SANTIAGO, Chile (Reuters) - Over 90 years after Catalan architect Antoni Gaudi mailed a Chilean friar two sketches for the design of a chapel, the small city of Rancagua, Chile is getting ready to build the late creator's only project outside of his native Spain.
The chapel was initially planned as part of Gaudi's famed Sagrada Familia church in Barcelona, but was never built.
"We have to adapt the project's architecture, and its symbolism, so that the project fits within the context of the 21st century," Christian Matzner, the lead architect for the chapel and adjoining cultural center, told Reuters.
The building would, however, accurately echo Gaudi's preoccupation with geometry and nature, he said.
The cross atop the 30-meter tall, 10-meter-by-10-meter wide chapel will be adorned with copper, Chile's most abundant mineral resource and its top export. The lining of the cupola will feature the nation's famed deep-blue gemstone lapis lazuli. The chapel will also be built to withstand the frequent and occasionally strong earthquakes that rock the Andean country.
Chilean President Michelle Bachelet has promised $7.4 million in funding for the project, while another $1 million will be raised via donations.
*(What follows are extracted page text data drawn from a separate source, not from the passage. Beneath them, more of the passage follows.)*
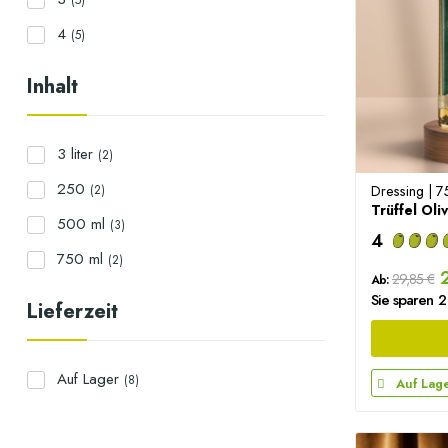
(5)
4
(5)
Inhalt
3 liter
(2)
250
Dressing | 7
(2)
Trüffel Oli
500 ml
(3)
4
750 ml
(2)
2
29,85 €
Ab:
Sie sparen 
Lieferzeit
Auf Lager
(8)
Auf Lag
Construction is set to begin in the second half of 2015 and should be completed in four years, said Morin Contreras, regional supervisor for Rancagua, an agricultural and mining town located some 90km south of Chile's capital Santiago.
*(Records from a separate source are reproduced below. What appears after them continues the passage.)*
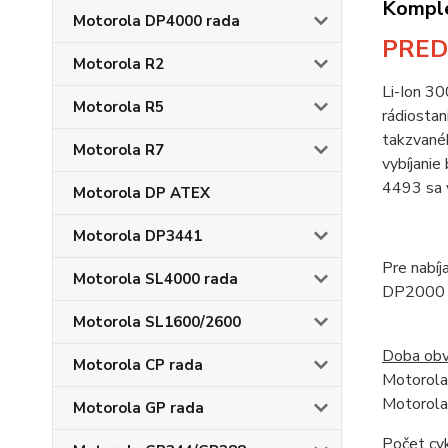
Komple
Motorola DP4000 rada
PRED
Motorola R2
Li-Ion 3
Motorola R5
rádiosta
takzvanéh
Motorola R7
vybíjanie
4493 sa 
Motorola DP ATEX
Motorola DP3441
Pre nabí
Motorola SL4000 rada
DP2000 
Motorola SL1600/2600
Doba obv
Motorola CP rada
Motorola
Motorola
Motorola GP rada
Počet cy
Consumed at the time by the building of his Sagrada Familia masterpiece, Gaudi received a letter from Franciscan friar Angelico Aranda in 1922 asking for the design of a Chilean chapel in exchange for "a payment of prayers."
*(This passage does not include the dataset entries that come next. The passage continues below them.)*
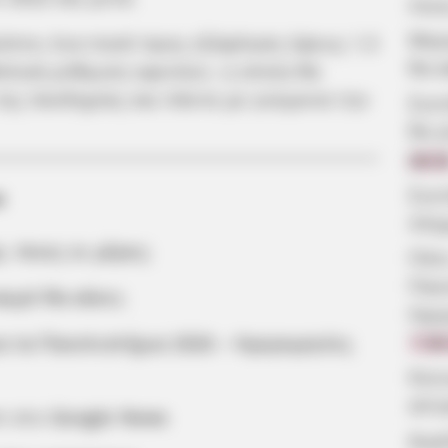
ποιε
Μερο
κύπτει ένα ποσό προς εξόφληση ύψους 1,5
θα κ
θολική ρύθμιση οφειλών, η οποία θα
ης πανδημίας και πάντα με γνώμονα την
Συν
θα γ
08:5
Συν
α
πλη
, ποιες οι μέρες;
Πότε
Παν
αιρό θα κάνει;
Ημε
ια τα Πανεπιστήμια 2026 – Ημερομηνίες
7.08
Κοιν
αίτ
m στο
Google News
Δωρ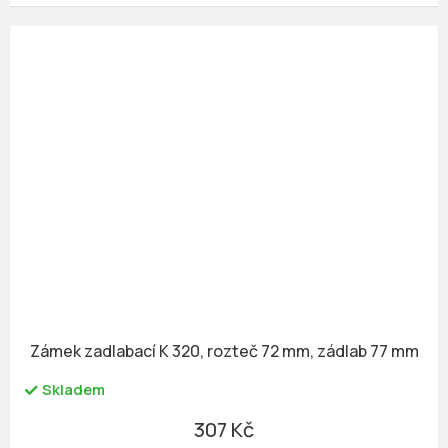
Zámek zadlabací K 320, rozteč 72 mm, zádlab 77 mm
Skladem
307 Kč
Gaudi replied that he had a chapel already planned at Sagrada Familia, and told the friar, "so go ahead and build it yourself in America before me in Barcelona," said Beatriz Valenzuela, executive secretary of Corporacion Gaudi de Triana, an organization set up in 1996 to build the chapel.
In Gaudi's letter to Aranda, he said construction of the chapel "would be a test of spiritual fraternity between Spain and America."
Long after he started on the Sagrada Familia - which is still under construction after 130 years - Gaudi's gift to "America" looks set to become a reality.